- [TO DO] Repeat every one of the lines below word for word, leaving the pictures out of your answer.

- [SUPPLIED RECORDS]

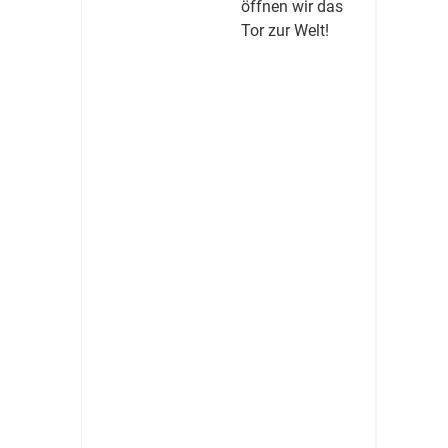
öffnen wir das
Tor zur Welt!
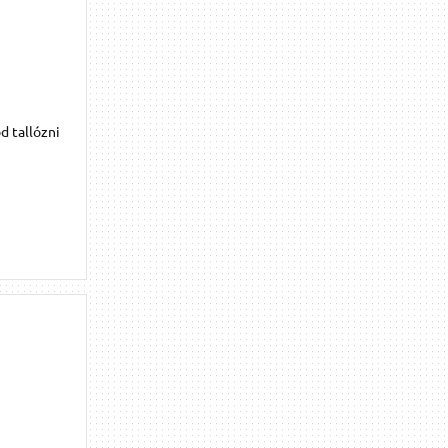
d tallózni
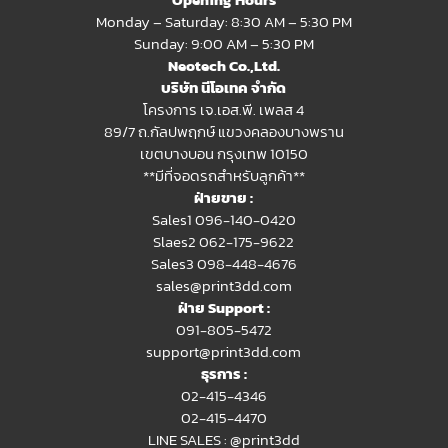
Monday – Saturday: 8:30 AM – 5:30 PM
Sunday: 9:00 AM – 5:30 PM
Neotech Co.,Ltd.
บริษัท นีโอเทค จำกัด
โครงการ เจ.เอส.พี. เพลส 4
89/7 ถ.กัลปพฤกษ์ แขวงคลองบางพราน
เขตบางบอน กรุงเทพ 10150
**มีที่จอดรถสำหรับลูกค้า**
ฝ่ายขาย :
Sales1 096-140-0420
Slaes2
062-175-9622
Sales3 098-448-4676
sales@print3dd.com
ฝ่าย Support :
091-805-5472
support@print3dd.com
ธุรการ :
02-415-4346
02-415-4470
LINE SALES :
@print3dd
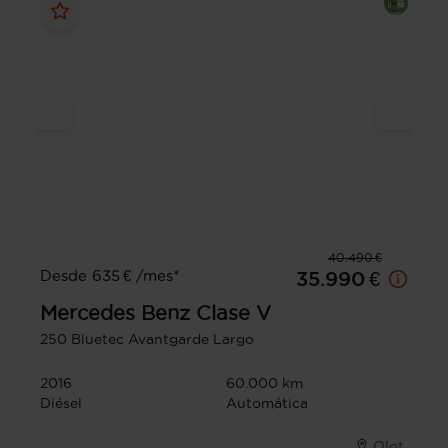
40.490 €
Desde 635 € /mes*
35.990 €
Mercedes Benz
Clase V
250 Bluetec Avantgarde Largo
2016
60.000 km
Diésel
Automática
Olot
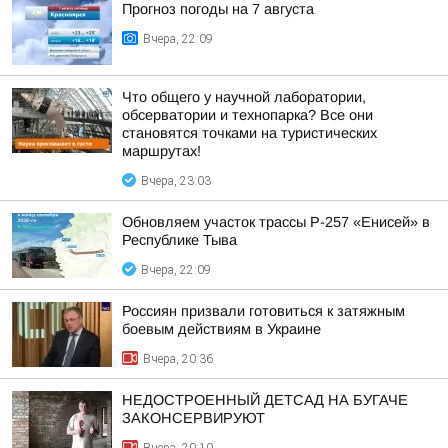
Прогноз погоды на 7 августа
Вчера, 22:09
Что общего у научной лаборатории,
обсерватории и технопарка? Все они
становятся точками на туристических
маршрутах!
Вчера, 23:03
Обновляем участок трассы Р-257 «Енисей» в
Республике Тыва
Вчера, 22:09
Россиян призвали готовиться к затяжным
боевым действиям в Украине
Вчера, 20:36
НЕДОСТРОЕННЫЙ ДЕТСАД НА БУГАЧЕ
ЗАКОНСЕРВИРУЮТ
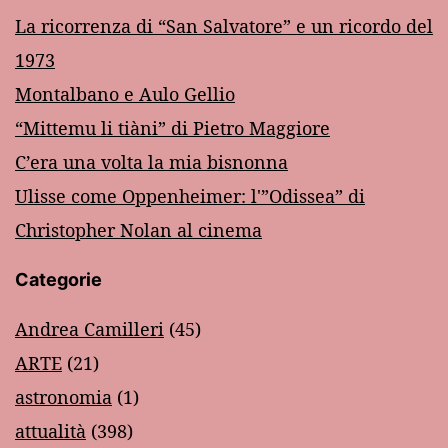
La ricorrenza di “San Salvatore” e un ricordo del
1973
Montalbano e Aulo Gellio
“Mittemu li tiàni” di Pietro Maggiore
C’era una volta la mia bisnonna
Ulisse come Oppenheimer: l'”Odissea” di
Christopher Nolan al cinema
Categorie
Andrea Camilleri
(45)
ARTE
(21)
astronomia
(1)
attualità
(398)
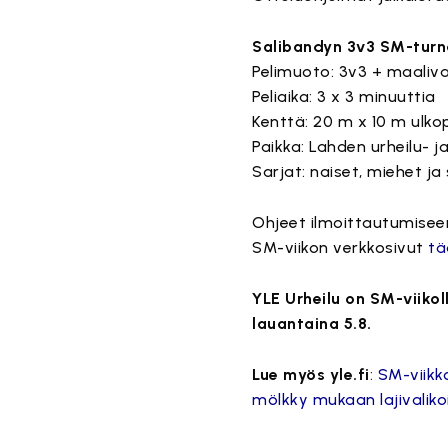
Salibandyn 3v3 SM-turna
Pelimuoto: 3v3 + maaliv
Peliaika: 3 x 3 minuuttia
Kenttä: 20 m x 10 m ulkop
Paikka: Lahden urheilu- 
Sarjat: naiset, miehet ja
Ohjeet ilmoittautumisee
SM-viikon verkkosivut
tä
YLE Urheilu on SM-viiko
lauantaina 5.8.
Lue myös yle.fi
:
SM-viikk
mölkky mukaan lajivalik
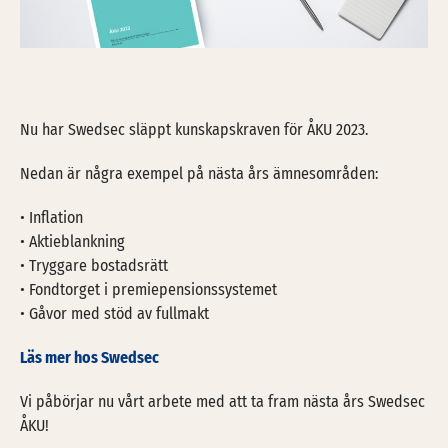
Nu har Swedsec släppt kunskapskraven för ÅKU 2023.
Nedan är några exempel på nästa års ämnesområden:
• Inflation
• Aktieblankning
• Tryggare bostadsrätt
• Fondtorget i premiepensionssystemet
• Gåvor med stöd av fullmakt
Läs mer hos Swedsec
Vi påbörjar nu vårt arbete med att ta fram nästa års Swedsec
ÅKU!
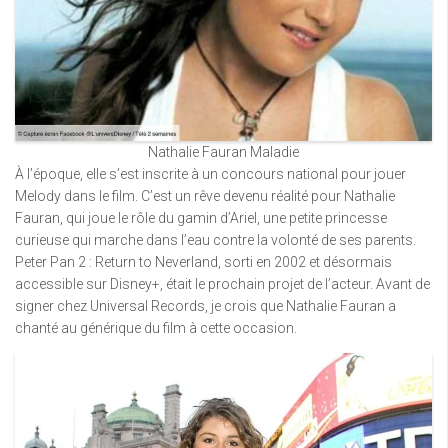
Nathalie Fauran Maladie
À l’époque, elle s’est inscrite à un concours national pour jouer
Melody dans le film. C’est un rêve devenu réalité pour Nathalie
Fauran, qui joue le rôle du gamin d’Ariel, une petite princesse
curieuse qui marche dans l’eau contre la volonté de ses parents.
Peter Pan 2 : Return to Neverland, sorti en 2002 et désormais
accessible sur Disney+, était le prochain projet de l’acteur. Avant de
signer chez Universal Records, je crois que Nathalie Fauran a
chanté au générique du film à cette occasion.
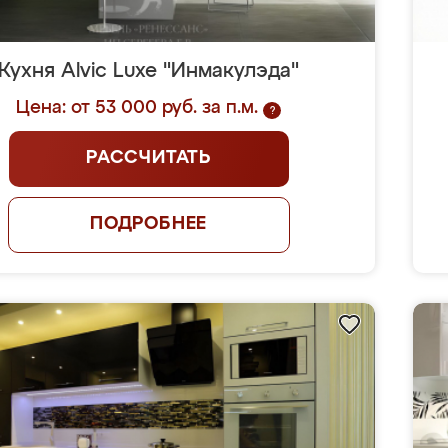
Кухня Alvic Luxe "Инмакулэда"
Цена: от 53 000 руб. за п.м.
?
РАССЧИТАТЬ
ПОДРОБНЕЕ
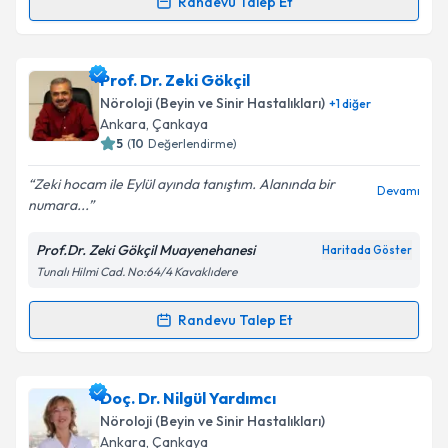
Kişisel verilerimin işlenmesine ilişkin
Aydınlatma
Randevu Talep Et
Randevu Takvimi Talebi
Metni
'ni okudum ve kişisel verilerimin belirtilen
kapsamda işlenmesini kabul ediyorum.
Uzm. Dr. Nishana Zakharova
için randevu takvimi
Prof. Dr. Zeki Gökçil
talebi oluşturun. Size bu uzmandan randevu almanız
Takvim Talebini Gönder
Nöroloji (Beyin ve Sinir Hastalıkları)
+
1
diğer
için bir takvim hazırlandığında e-posta ile
Ankara
, Çankaya
bilgilendireceğiz.
5
(
10
Değerlendirme)
E-posta Adresiniz
Zeki hocam ile Eylül ayında tanıştım. Alanında bir
Devamı
numara...
Prof.Dr. Zeki Gökçil Muayenehanesi
Haritada Göster
Tunalı Hilmi Cad. No:64/4 Kavaklıdere
Kişisel verilerimin işlenmesine ilişkin
Aydınlatma
Metni
'ni okudum ve kişisel verilerimin belirtilen
kapsamda işlenmesini kabul ediyorum.
Randevu Talep Et
Randevu Takvimi Talebi
Takvim Talebini Gönder
Prof. Dr. Zeki Gökçil
için randevu takvimi talebi
Doç. Dr. Nilgül Yardımcı
oluşturun. Size bu uzmandan randevu almanız için bir
Nöroloji (Beyin ve Sinir Hastalıkları)
takvim hazırlandığında e-posta ile bilgilendireceğiz.
Ankara
, Çankaya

- [TASK OUTPUT]
öffnen wir das
Tor zur Welt!
d tallózni
Monday – Saturday: 8:30 AM – 5:30 PM
Sunday: 9:00 AM – 5:30 PM
Neotech Co.,Ltd.
บริษัท นีโอเทค จำกัด
โครงการ เจ.เอส.พี. เพลส 4
89/7 ถ.กัลปพฤกษ์ แขวงคลองบางพราน
เขตบางบอน กรุงเทพ 10150
**มีที่จอดรถสำหรับลูกค้า**
ฝ่ายขาย :
Sales1 096-140-0420
Slaes2
062-175-9622
Sales3 098-448-4676
sales@print3dd.com
ฝ่าย Support :
091-805-5472
support@print3dd.com
ธุรการ :
02-415-4346
02-415-4470
LINE SALES :
@print3dd
40.490 €
Desde 635 € /mes*
35.990 €
Mercedes Benz
Clase V
250 Bluetec Avantgarde Largo
2016
60.000 km
Diésel
Automática
Olot
Прогноз погоды на 7 августа
Вчера, 22:09
Что общего у научной лаборатории,
обсерватории и технопарка? Все они
становятся точками на туристических
маршрутах!
Вчера, 23:03
Обновляем участок трассы Р-257 «Енисей» в
Республике Тыва
Вчера, 22:09
Россиян призвали готовиться к затяжным
боевым действиям в Украине
Вчера, 20:36
НЕДОСТРОЕННЫЙ ДЕТСАД НА БУГАЧЕ
ЗАКОНСЕРВИРУЮТ
La ricorrenza di “San Salvatore” e un ricordo del
1973
Montalbano e Aulo Gellio
“Mittemu li tiàni” di Pietro Maggiore
C’era una volta la mia bisnonna
Ulisse come Oppenheimer: l'”Odissea” di
Christopher Nolan al cinema
Categorie
Andrea Camilleri
(45)
ARTE
(21)
astronomia
(1)
attualità
(398)
Salibandyn 3v3 SM-turna
Pelimuoto: 3v3 + maaliv
Peliaika: 3 x 3 minuuttia
Kenttä: 20 m x 10 m ulkop
Paikka: Lahden urheilu- 
Sarjat: naiset, miehet ja
Ohjeet ilmoittautumisee
SM-viikon verkkosivut
tä
YLE Urheilu on SM-viiko
lauantaina 5.8.
Lue myös yle.fi
:
SM-viikk
mölkky mukaan lajivalik
Nu har Swedsec släppt kunskapskraven för ÅKU 2023.
Nedan är några exempel på nästa års ämnesområden:
• Inflation
• Aktieblankning
• Tryggare bostadsrätt
• Fondtorget i premiepensionssystemet
• Gåvor med stöd av fullmakt
Läs mer hos Swedsec
Vi påbörjar nu vårt arbete med att ta fram nästa års Swedsec
ÅKU!
Nathalie Fauran Maladie
À l’époque, elle s’est inscrite à un concours national pour jouer
Melody dans le film. C’est un rêve devenu réalité pour Nathalie
Fauran, qui joue le rôle du gamin d’Ariel, une petite princesse
curieuse qui marche dans l’eau contre la volonté de ses parents.
Peter Pan 2 : Return to Neverland, sorti en 2002 et désormais
accessible sur Disney+, était le prochain projet de l’acteur. Avant de
signer chez Universal Records, je crois que Nathalie Fauran a
chanté au générique du film à cette occasion.
Кухня Alvic Luxe "Инмакулэда"
Цена: от 53 000 руб. за п.м.
?
РАССЧИТАТЬ
ПОДРОБНЕЕ
Kişisel verilerimin işlenmesine ilişkin
Aydınlatma
Randevu Talep Et
Randevu Takvimi Talebi
Metni
'ni okudum ve kişisel verilerimin belirtilen
kapsamda işlenmesini kabul ediyorum.
Uzm. Dr. Nishana Zakharova
için randevu takvimi
Prof. Dr. Zeki Gökçil
talebi oluşturun. Size bu uzmandan randevu almanız
Takvim Talebini Gönder
Nöroloji (Beyin ve Sinir Hastalıkları)
+
1
diğer
için bir takvim hazırlandığında e-posta ile
Ankara
, Çankaya
bilgilendireceğiz.
5
(
10
Değerlendirme)
E-posta Adresiniz
Zeki hocam ile Eylül ayında tanıştım. Alanında bir
Devamı
numara...
Prof.Dr. Zeki Gökçil Muayenehanesi
Haritada Göster
Tunalı Hilmi Cad. No:64/4 Kavaklıdere
Kişisel verilerimin işlenmesine ilişkin
Aydınlatma
Metni
'ni okudum ve kişisel verilerimin belirtilen
kapsamda işlenmesini kabul ediyorum.
Randevu Talep Et
Randevu Takvimi Talebi
Takvim Talebini Gönder
Prof. Dr. Zeki Gökçil
için randevu takvimi talebi
Doç. Dr. Nilgül Yardımcı
oluşturun. Size bu uzmandan randevu almanız için bir
Nöroloji (Beyin ve Sinir Hastalıkları)
takvim hazırlandığında e-posta ile bilgilendireceğiz.
Ankara
, Çankaya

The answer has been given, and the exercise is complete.